When I start working with an athlete, one of the first things we accomplish is a series of tests to determine training zones to establish intensity and volume levels to maximize future training benefits. The test protocol that has become an industry standard when using bike power is the functional threshold power (FTP) test. FTP is a critical metric for establishing power-based training zones. When Dr. Andy Coggan developed the FTP performance metrics, he originally defined FTP as “the highest power a rider can maintain in a quasi-steady state without fatiguing for approximately one hour.” Within the past few years, Dr. Coggan has redefined FTP to “the highest power a rider can maintain in a quasi-steady state without fatiguing.” The basic test is 20- minutes to caclulate the highest average wattage over the entire period, minus 5%. I predominantly use the 20-minute test for athletes without past training logs or athletes new to the sport. With conditioned athletes, I use a testing period starting with a 30-minute test and often extend to 60-minutes using the highest average wattage over the entire period to establish FTP. When the test is complete, we can set FTP and divide the result into specific training zones. When athletes train in distinct zones, they apply a measured amount of intensity, improving targeted areas of their physiology. For the endurance athlete, building and maintaining fatigue resistance is the primary goal of most of our training.
Once power training zones are established, we recognize each zone has a particular psychological response, with each zone allocated to an explicit training phase.
If we do some research online, we will discover many variations of power zones with varying degrees of intensity, which may confuse the athlete. I use an eight-zone system when coaching my athletes on the bike, but you may find other protocols with seven, six, or five levels of intensity. There is also a good argument for the old-school methodology of easy, medium, and hard as a good judge of intensity levels. The primary reason for such diversity in training zones is physiological overlap within certain zones. For example, we have similar physiological benefits with zone four sweet spot and zone five threshold, including increased lactate threshold, muscle capillarization, and stroke volume. So even though physiological benefits are similar between power zones four and five, the athlete generally recovers faster from a sweet spot workout, so if the goal is to increase fatigue resistance I will typically prescribe a sweet spot. However, if we’re trying to raise FTP, I will see greater returns by prescribing threshold workouts, keeping in mind this may impact the next day’s training. Even though the zones have the same physiological benefit, the zones are quite different from the athlete’s perspective and the desirable outcome.
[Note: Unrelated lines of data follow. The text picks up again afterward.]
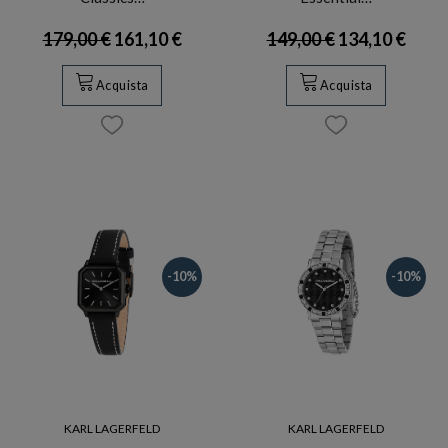
179,00 €
161,10 €
149,00 €
134,10 €
Acquista
Acquista
-10%
-10%
KARL LAGERFELD
KARL LAGERFELD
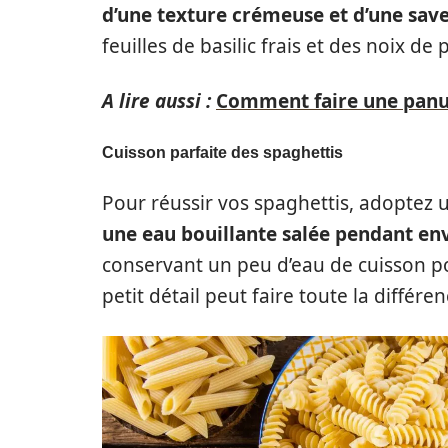
d’une texture crémeuse et d’une save
feuilles de basilic frais et des noix de
A lire aussi :
Comment faire une panu
Cuisson parfaite des spaghettis
Pour réussir vos spaghettis, adoptez 
une eau bouillante salée pendant en
conservant un peu d’eau de cuisson po
petit détail peut faire toute la différen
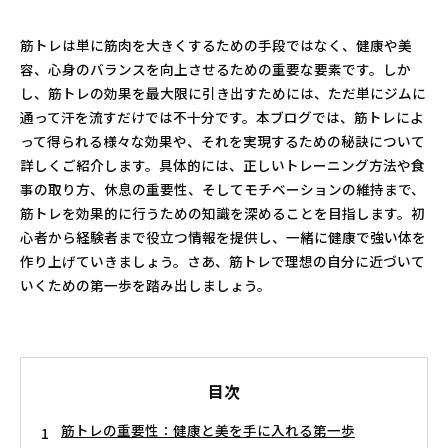
筋トレは単に筋肉を大きくするための手段ではなく、健康や美
容、心身のバランスを向上させるための重要な要素です。しか
し、筋トレの効果を最大限に引き出すためには、ただ単にジムに
通って汗を流すだけでは不十分です。本ブログでは、筋トレによ
って得られる様々な効果や、それを実現するための秘訣について
詳しくご紹介します。具体的には、正しいトレーニング方法や食
事の取り方、休息の重要性、そしてモチベーションの維持まで、
筋トレを効果的に行うための知識を深めることを目指します。初
心者から経験者まで役立つ情報を提供し、一緒に健康で強い体を
作り上げていきましょう。さあ、筋トレで理想の自分に近づいて
いくための第一歩を踏み出しましょう。
目次
筋トレの重要性：健康と美を手に入れる第一歩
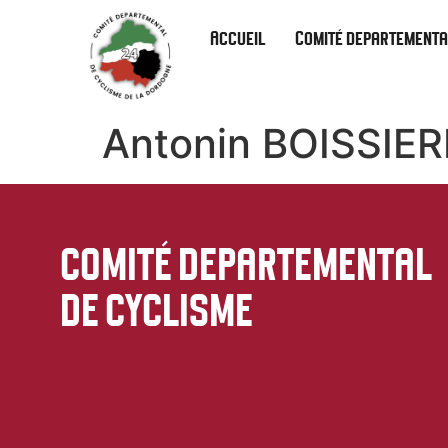
Accueil
Comité departementa
Antonin BOISSIER
COMITÉ DEPARTEMENTAL
DE CYCLISME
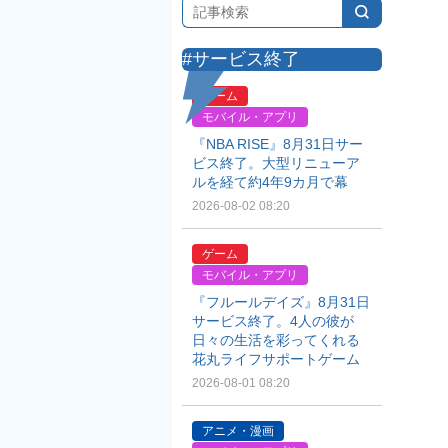
#サービス終了
ゲーム
モバイル・アプリ
『NBA RISE』8月31日サー
ビス終了。大型リニューア
ルを経て約4年9カ月で幕
2026-08-02 08:20
ゲーム
モバイル・アプリ
『フルールデイズ』8月31日
サービス終了。4人の彼が
日々の生活を彩ってくれる
花丸ライフサポートゲーム
2026-08-01 08:20
アニメ・漫画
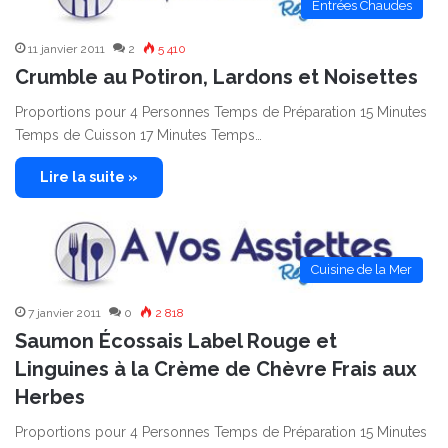
Entrées Chaudes
11 janvier 2011
2
5 410
Crumble au Potiron, Lardons et Noisettes
Proportions pour 4 Personnes Temps de Préparation 15 Minutes
Temps de Cuisson 17 Minutes Temps…
Lire la suite »
Cuisine de la Mer
7 janvier 2011
0
2 818
Saumon Écossais Label Rouge et
Linguines à la Crème de Chèvre Frais aux
Herbes
Proportions pour 4 Personnes Temps de Préparation 15 Minutes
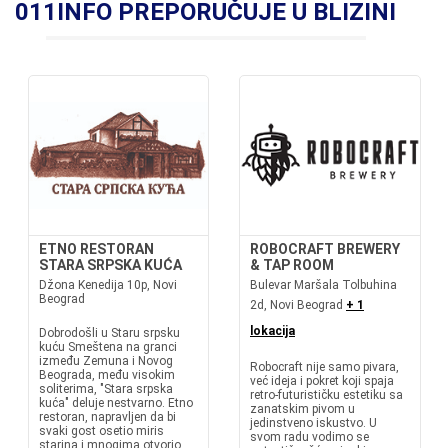
011INFO PREPORUČUJE U BLIZINI
ETNO RESTORAN
ROBOCRAFT BREWERY
STARA SRPSKA KUĆA
& TAP ROOM
Džona Kenedija 10p, Novi
Bulevar Maršala Tolbuhina
Beograd
2d, Novi Beograd
+ 1
lokacija
Dobrodošli u Staru srpsku
kuću Smeštena na granci
između Zemuna i Novog
Robocraft nije samo pivara,
Beograda, među visokim
već ideja i pokret koji spaja
soliterima, "Stara srpska
retro-futurističku estetiku sa
kuća" deluje nestvarno. Etno
zanatskim pivom u
restoran, napravljen da bi
jedinstveno iskustvo. U
svaki gost osetio miris
svom radu vodimo se
starina i mnogima otvorio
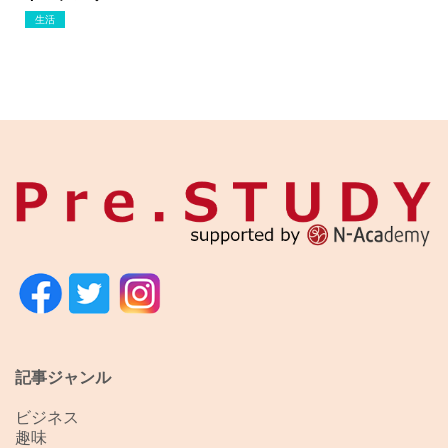
生活
記事ジャンル
ビジネス
趣味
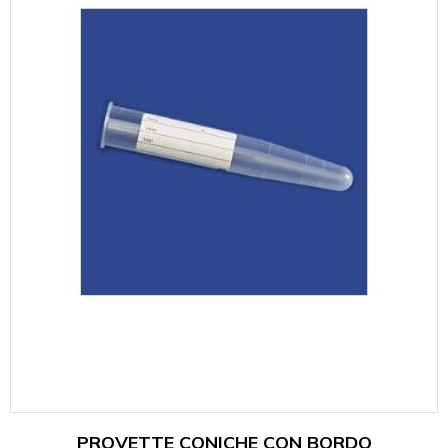
PROVETTE CONICHE CON BORDO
Another example of a more targeted approach to training zones is to look at zone three tempo 77% to 86% FTP. Zone three is typically the zone many athletes are racing the half-ironman distance at if their power zones are accurate and the athlete is conditioned. However, as many of you are aware, there is a big difference between riding fifty-six miles at 77% of your FTP or 86% of your FTP on race day. Again, the physiological benefit is primarily the same across the zone, but a few percentage points can make a difference in training, recovery, and race day performance.
When preparing an athlete for a race, the training is less specific at the beginning of a block. The workout may have a wider margin within a particular zone, like 76 to 86% of FTP. As the race gets closer, the training may only have a gap of a few percent. For example, the workout may be written at 85 to 86% of FTP, increasing the volume until we are near the race distance. Then, I use a power duration model to gauge the increase in fatigue resistance at the prescribed power output.
This specific training is not for everyone. Maintaining exact power numbers when riding outside with varying terrain or in heavy traffic is often challenging. It also takes a fair amount of discipline to crank out hours on the trainer. However, the data provides vital insights into an athlete’s fatigue resistance at a specific percentage of FTP. The goal is not to see any decrease in power output during the race and still be able to run at or below the predetermined race place.
Research has shown the value of training in given zones to increase performance on race day, and we know there is an overlap of the physiological benefits between certain zones, with every athlete responding to training intensity and volume differently. However, using power is an exact indicator of your performance, and fine-tuning your training zone may provide a more significant increase in performance and fatigue resistance than training within a broader power zone.